* [Task instructions]:
Update the records below by replacing every "Big Placer" with "Top Placer" and keeping all other text unchanged. Leave the pictures out.

+++ Records for the task

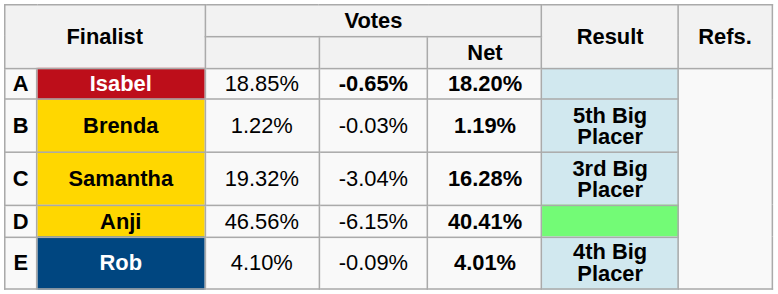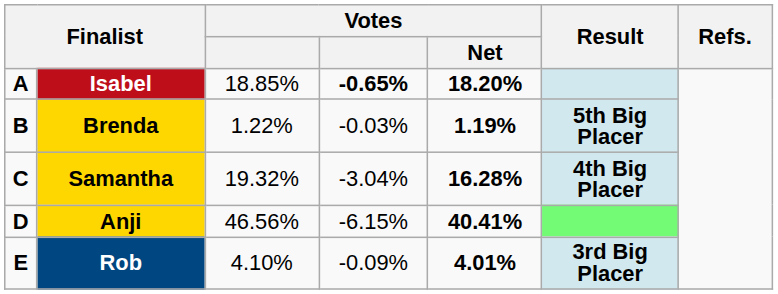Samantha | Result: 3rd Big Placer -> 4th Big Placer
Rob | Result: 4th Big Placer -> 3rd Big Placer
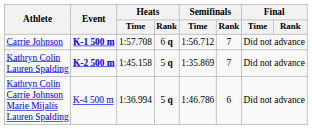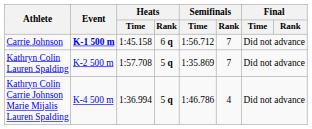Carrie Johnson | Heats / Time: 1:57.708 -> 1:45.158
Kathryn Colin Lauren Spalding | Event: bold -> normal
Kathryn Colin Lauren Spalding | Heats / Time: 1:45.158 -> 1:57.708
Kathryn Colin Carrie Johnson Marie Mijalis Lauren Spalding | Semifinals / Rank: 6 -> 4
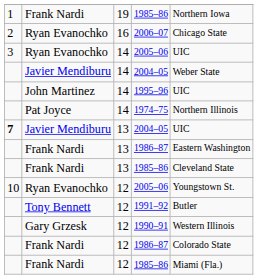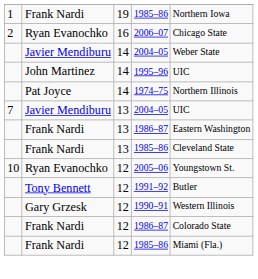- row: 3 | Ryan Evanochko | 14 | 2005–06 | UIC
13 / 2004–05 | column 1: bold -> normal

++++++

* [Right answer]:
Samantha | Result: 3rd Top Placer -> 4th Top Placer
Rob | Result: 4th Top Placer -> 3rd Top Placer
Carrie Johnson | Heats / Time: 1:57.708 -> 1:45.158
Kathryn Colin Lauren Spalding | Event: bold -> normal
Kathryn Colin Lauren Spalding | Heats / Time: 1:45.158 -> 1:57.708
Kathryn Colin Carrie Johnson Marie Mijalis Lauren Spalding | Semifinals / Rank: 6 -> 4
- row: 3 | Ryan Evanochko | 14 | 2005–06 | UIC
13 / 2004–05 | column 1: bold -> normal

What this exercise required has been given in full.